Federal Parties Pitching Policies Aimed At Older Canadians

09/14/2015 04:53 EDT | Updated 09/14/2016 05:12 EDT
TORONTO — With the population aging and given that seniors tend to cast ballots, the main political parties have been aggressively pitching policies aimed at appealing to this increasingly important voting bloc.

Older folk have become a key demographic, perhaps more so than in any previous election, with more than five-million baby boomers now eligible for senior's discounts and many more of them to come.

The last federal election appears to have marked a turning point — when the first of the boomer wave were hitting 65.

"We noticed in 2011 that the political campaigns were taking very seriously and in a new way the importance of older voters," Michael Nicin, policy director for the 300,000-strong Canadian Association of Retired People, said Monday.

Data show that older voters tend to vote at much higher rates than the general population and their numbers are expected to rise for another 15 years. The result is a demographic that is growing in political importance.

"All the parties, some more than others, are picking up where they left off in 2011 and going hard after the older vote," Nicin said. "That's given us a lot of clout when bringing issues to politicians."

Pledges aimed squarely at seniors have come fast and furious in recent days with both the Liberals and NDP promising more money for them — either directly or through enhanced health-care services.

On Monday, for example, Liberal Leader Justin Trudeau promised the association he would enhance the Canada Pension Plan and, in a specific pledge that caught the eye of activists, provide more money for single, low-income seniors.

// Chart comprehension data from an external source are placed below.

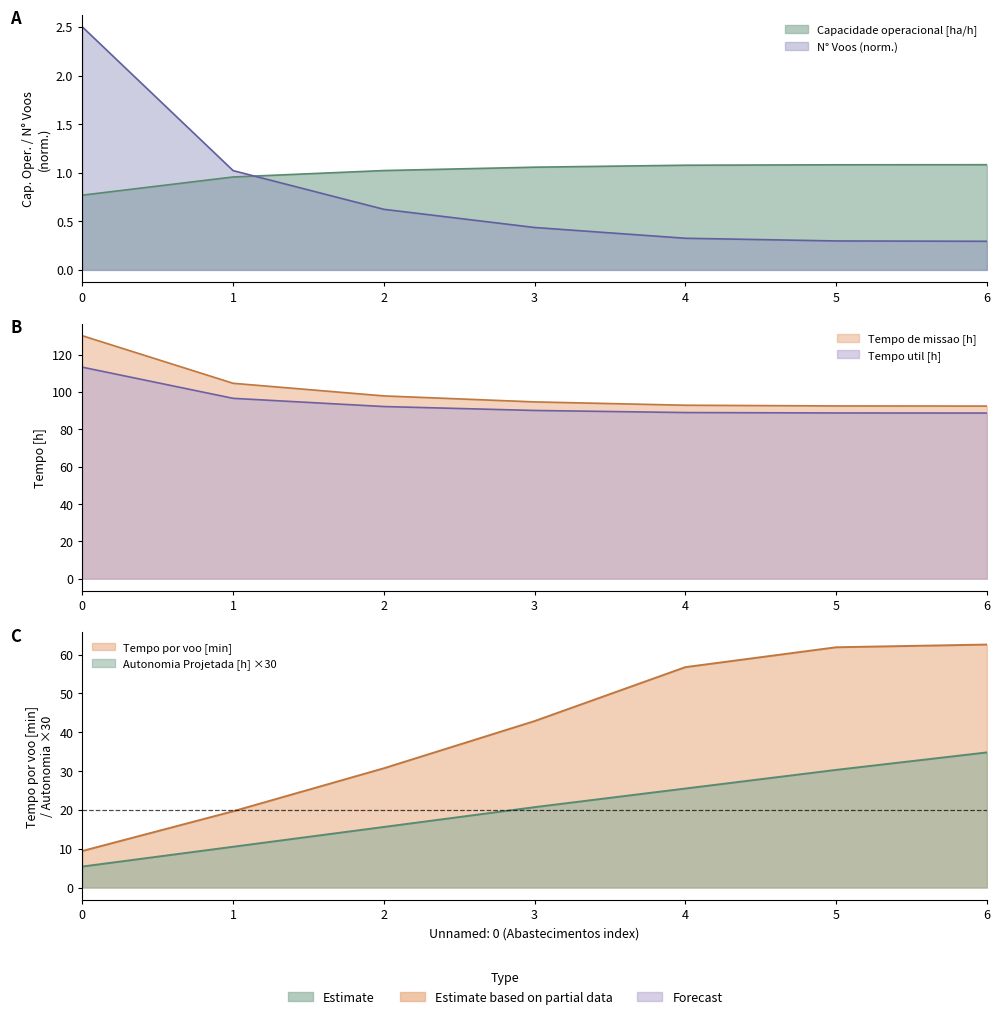

Which series has the largest total across all categories?

Tempo de missao [h]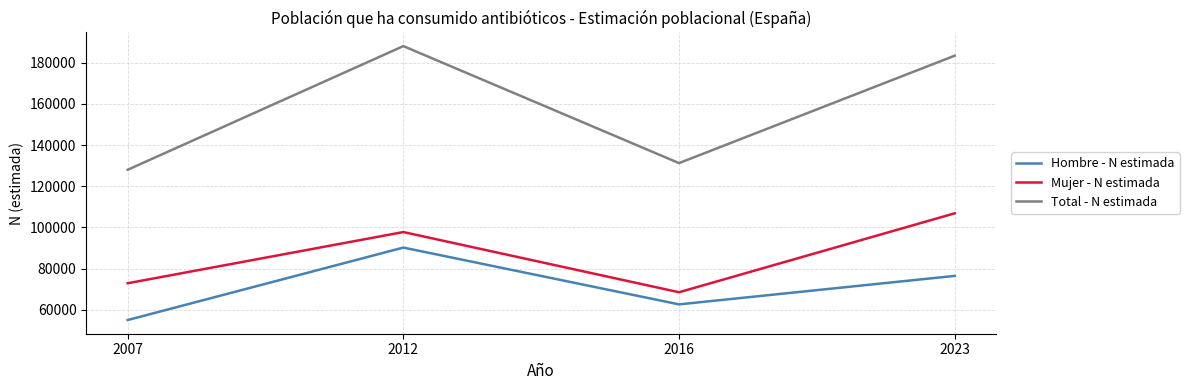

Does the chart have visible grid lines?

Yes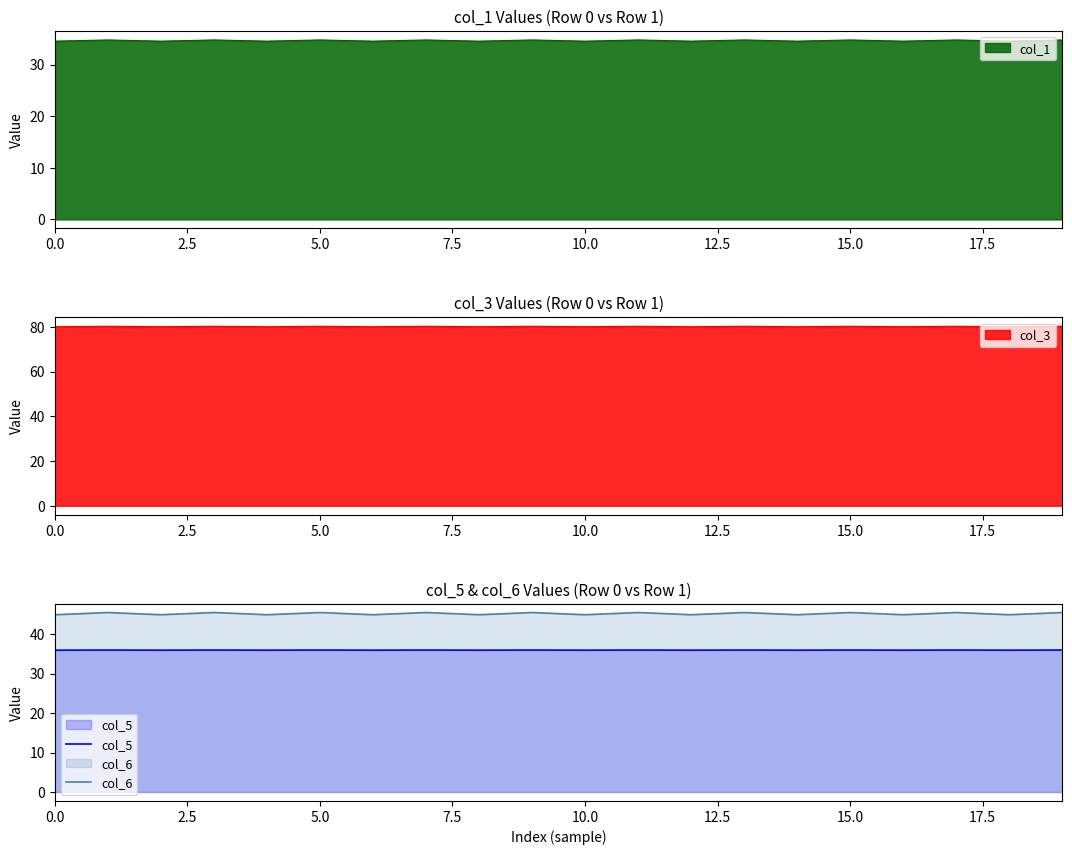

What is the highest value of the col_6 series?

45.5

On Sunday, the New Democrats pledged $400 million more to increase the guaranteed income supplement for the poorest seniors — about 600,000 of whom live in poverty, according to Statistics Canada figures.

The Liberals and Democrats are also promising to again allow Canadians to collect the old age security benefit at age 65. In 2012, the Conservatives committed to raising the age to 67 — a change critics argue will cost the poorest seniors about $13,000 once it takes effect.

In addition, Mulcair has pledged $1.8 billion over four years to help the provinces expand home care for seniors, create more nursing beds, and improve palliative care.

For their part, the Conservatives have so far relied mostly on senior-friendly policies they put in place in the government's pre-campaign budget.

Conservative Leader Stephen Harper has talked up his government's doubling of the amount people can contribute to their tax-free savings accounts — a measure popular with older Canadians — as well as the relaxation of rules around withdrawals from registered retirement funds.

While coming up with policies that appeal broadly to seniors might seem like a no-brainer, doing so is not as easy as it might seem, observers say, because they do not form a monolithic bloc and have a range of political views and interests.

"Some older people are still employed and earning income; many more are retired; all still pay income tax, whether their income is in the form of public and private pensions, investment income or other sources," said Tom Klassen, a professor of political science at York University.

"As a result, getting the older vote is hard work."

Harry Kitchen, a retired professor of economics at Trent University, said vote-coveting parties should refrain from throwing money at seniors as a group.

"I'm not saying some seniors should not get assistance — of course they should if they're poor, just like somebody who is 30 or 40 should if they're poor — but I don't think they should be treated differently," Kitchen said.

"If you do continue to give seniors perks, you're asking somebody else to pick up the shortfall either in the form of higher taxes or higher fees for certain services."